The three stowaway migrants had to survive for 11 days at sea before being rescued by the Spanish coast guard on November 28, 2022 | Photo: Salvamento Maritimo/Handout via REUTERS
The three stowaway migrants had to survive for 11 days at sea before being rescued by the Spanish coast guard on November 28, 2022 | Photo: Salvamento Maritimo/Handout via REUTERS

One of the three Nigerian men who stowed away on an oil tanker’s rudder from Nigeria to the Canary Islands talks to the Spanish press about his journey and reasons for fleeing.

Henry A. is 42 years old. He told the Spanish news agency EFE that he comes from the Biafra region of Nigeria. After years of violence and poverty in his region, Henry explained he felt his only option was to escape to Europe to try and make a better life.

### Provided data
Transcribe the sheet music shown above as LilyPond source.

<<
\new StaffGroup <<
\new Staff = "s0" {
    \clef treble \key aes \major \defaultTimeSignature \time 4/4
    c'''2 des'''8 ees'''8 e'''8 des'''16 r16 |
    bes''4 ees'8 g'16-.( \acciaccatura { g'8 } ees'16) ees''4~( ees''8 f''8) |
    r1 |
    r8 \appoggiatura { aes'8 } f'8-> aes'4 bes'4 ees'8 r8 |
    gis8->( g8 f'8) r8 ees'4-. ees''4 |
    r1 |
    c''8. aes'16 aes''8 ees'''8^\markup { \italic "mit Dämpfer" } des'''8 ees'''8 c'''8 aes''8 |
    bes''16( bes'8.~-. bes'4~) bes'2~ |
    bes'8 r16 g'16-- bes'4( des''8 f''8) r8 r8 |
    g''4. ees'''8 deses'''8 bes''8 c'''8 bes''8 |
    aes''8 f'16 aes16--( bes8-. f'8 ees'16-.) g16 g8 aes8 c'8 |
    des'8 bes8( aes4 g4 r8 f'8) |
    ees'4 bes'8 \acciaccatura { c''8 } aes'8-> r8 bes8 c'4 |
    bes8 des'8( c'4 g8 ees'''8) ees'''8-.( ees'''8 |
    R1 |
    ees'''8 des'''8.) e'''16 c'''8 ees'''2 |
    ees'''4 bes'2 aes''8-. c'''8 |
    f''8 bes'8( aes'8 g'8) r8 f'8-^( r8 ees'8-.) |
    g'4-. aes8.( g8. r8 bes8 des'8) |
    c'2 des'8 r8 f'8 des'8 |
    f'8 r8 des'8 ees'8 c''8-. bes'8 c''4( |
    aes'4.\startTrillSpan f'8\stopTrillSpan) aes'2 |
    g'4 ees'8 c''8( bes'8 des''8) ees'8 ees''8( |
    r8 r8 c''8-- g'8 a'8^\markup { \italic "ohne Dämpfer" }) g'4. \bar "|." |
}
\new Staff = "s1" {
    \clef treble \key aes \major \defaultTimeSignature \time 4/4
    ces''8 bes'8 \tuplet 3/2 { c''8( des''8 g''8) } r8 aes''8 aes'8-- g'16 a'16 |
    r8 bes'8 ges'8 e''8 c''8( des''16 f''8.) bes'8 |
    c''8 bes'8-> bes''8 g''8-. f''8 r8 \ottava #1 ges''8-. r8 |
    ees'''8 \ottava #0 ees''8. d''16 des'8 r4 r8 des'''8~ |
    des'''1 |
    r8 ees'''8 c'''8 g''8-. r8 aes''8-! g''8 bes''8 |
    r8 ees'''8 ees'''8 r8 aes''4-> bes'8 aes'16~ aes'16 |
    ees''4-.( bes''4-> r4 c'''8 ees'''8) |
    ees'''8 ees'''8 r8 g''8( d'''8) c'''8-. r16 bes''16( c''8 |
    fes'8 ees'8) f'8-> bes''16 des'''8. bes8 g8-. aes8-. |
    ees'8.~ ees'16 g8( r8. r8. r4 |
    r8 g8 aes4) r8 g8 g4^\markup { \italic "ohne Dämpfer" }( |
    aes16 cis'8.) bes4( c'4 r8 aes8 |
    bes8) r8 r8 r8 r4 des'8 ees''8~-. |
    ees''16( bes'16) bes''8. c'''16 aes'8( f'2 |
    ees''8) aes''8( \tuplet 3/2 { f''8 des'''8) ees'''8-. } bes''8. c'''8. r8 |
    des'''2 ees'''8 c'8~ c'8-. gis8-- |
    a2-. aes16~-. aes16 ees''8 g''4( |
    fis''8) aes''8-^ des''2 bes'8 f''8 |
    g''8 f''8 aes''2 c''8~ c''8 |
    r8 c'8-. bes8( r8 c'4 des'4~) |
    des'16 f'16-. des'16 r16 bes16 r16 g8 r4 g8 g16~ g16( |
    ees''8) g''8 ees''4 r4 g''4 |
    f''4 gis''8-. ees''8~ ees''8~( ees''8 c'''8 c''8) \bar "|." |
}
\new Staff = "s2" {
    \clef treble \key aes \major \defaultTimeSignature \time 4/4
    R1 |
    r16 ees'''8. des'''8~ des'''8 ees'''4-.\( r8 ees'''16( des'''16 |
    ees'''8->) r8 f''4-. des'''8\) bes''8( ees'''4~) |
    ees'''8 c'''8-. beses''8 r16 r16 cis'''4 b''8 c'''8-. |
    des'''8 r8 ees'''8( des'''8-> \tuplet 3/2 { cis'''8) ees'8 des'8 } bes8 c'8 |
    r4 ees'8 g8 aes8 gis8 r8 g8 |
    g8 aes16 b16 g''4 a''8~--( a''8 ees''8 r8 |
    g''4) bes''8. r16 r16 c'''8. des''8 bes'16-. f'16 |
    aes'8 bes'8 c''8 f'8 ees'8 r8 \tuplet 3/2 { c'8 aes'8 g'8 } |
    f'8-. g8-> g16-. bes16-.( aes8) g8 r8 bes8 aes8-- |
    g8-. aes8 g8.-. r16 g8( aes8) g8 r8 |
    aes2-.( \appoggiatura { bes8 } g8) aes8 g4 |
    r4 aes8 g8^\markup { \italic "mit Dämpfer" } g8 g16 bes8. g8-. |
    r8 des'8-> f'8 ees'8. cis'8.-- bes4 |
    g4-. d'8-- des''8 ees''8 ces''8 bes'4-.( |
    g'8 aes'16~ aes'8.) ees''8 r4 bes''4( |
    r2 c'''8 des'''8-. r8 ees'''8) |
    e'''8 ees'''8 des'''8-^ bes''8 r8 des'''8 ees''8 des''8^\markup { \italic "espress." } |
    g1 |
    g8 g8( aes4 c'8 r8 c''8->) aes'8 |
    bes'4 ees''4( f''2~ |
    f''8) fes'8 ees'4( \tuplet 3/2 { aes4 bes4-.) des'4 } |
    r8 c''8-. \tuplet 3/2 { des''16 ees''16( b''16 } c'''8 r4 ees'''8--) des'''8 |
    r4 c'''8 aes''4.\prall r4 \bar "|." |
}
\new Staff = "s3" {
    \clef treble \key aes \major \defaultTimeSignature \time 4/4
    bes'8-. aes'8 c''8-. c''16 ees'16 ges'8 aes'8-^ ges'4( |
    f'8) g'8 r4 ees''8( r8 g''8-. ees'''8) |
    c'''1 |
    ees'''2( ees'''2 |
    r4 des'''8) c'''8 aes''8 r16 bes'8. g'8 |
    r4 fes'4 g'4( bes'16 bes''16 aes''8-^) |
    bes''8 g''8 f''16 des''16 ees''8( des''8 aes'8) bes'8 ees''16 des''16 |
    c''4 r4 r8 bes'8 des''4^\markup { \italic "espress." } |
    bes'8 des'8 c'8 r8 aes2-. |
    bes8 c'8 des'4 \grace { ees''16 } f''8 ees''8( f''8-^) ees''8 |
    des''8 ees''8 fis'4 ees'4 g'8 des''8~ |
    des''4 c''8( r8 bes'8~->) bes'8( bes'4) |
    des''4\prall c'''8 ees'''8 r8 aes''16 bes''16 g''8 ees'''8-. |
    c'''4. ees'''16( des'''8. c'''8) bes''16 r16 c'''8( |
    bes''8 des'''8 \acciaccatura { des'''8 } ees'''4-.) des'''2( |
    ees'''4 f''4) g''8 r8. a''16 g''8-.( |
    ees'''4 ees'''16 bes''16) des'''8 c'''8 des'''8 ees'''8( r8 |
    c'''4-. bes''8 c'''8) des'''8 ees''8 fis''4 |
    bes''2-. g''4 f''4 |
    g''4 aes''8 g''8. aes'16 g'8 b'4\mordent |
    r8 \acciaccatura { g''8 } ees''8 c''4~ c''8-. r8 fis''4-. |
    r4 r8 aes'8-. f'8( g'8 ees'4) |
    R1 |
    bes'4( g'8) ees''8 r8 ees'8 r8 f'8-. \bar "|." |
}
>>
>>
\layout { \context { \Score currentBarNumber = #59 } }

### Work to do
1/ Answer these questions from the article about the stowaway migrants:
(a) How many days did the three men survive at sea before the Spanish coast guard rescued them?
(b) Where on the oil tanker did the men stow away?
(c) Which region of Nigeria does Henry A. say he comes from?
2/ In the article about the stowaway migrants, copy word for word the stretch from "Henry A. is" through "a better life.".

### Solutions by task
1/
(a) 11 days
(b) On the rudder
(c) The Biafra region

2/
Henry A. is 42 years old. He told the Spanish news agency EFE that he comes from the Biafra region of Nigeria. After years of violence and poverty in his region, Henry explained he felt his only option was to escape to Europe to try and make a better life.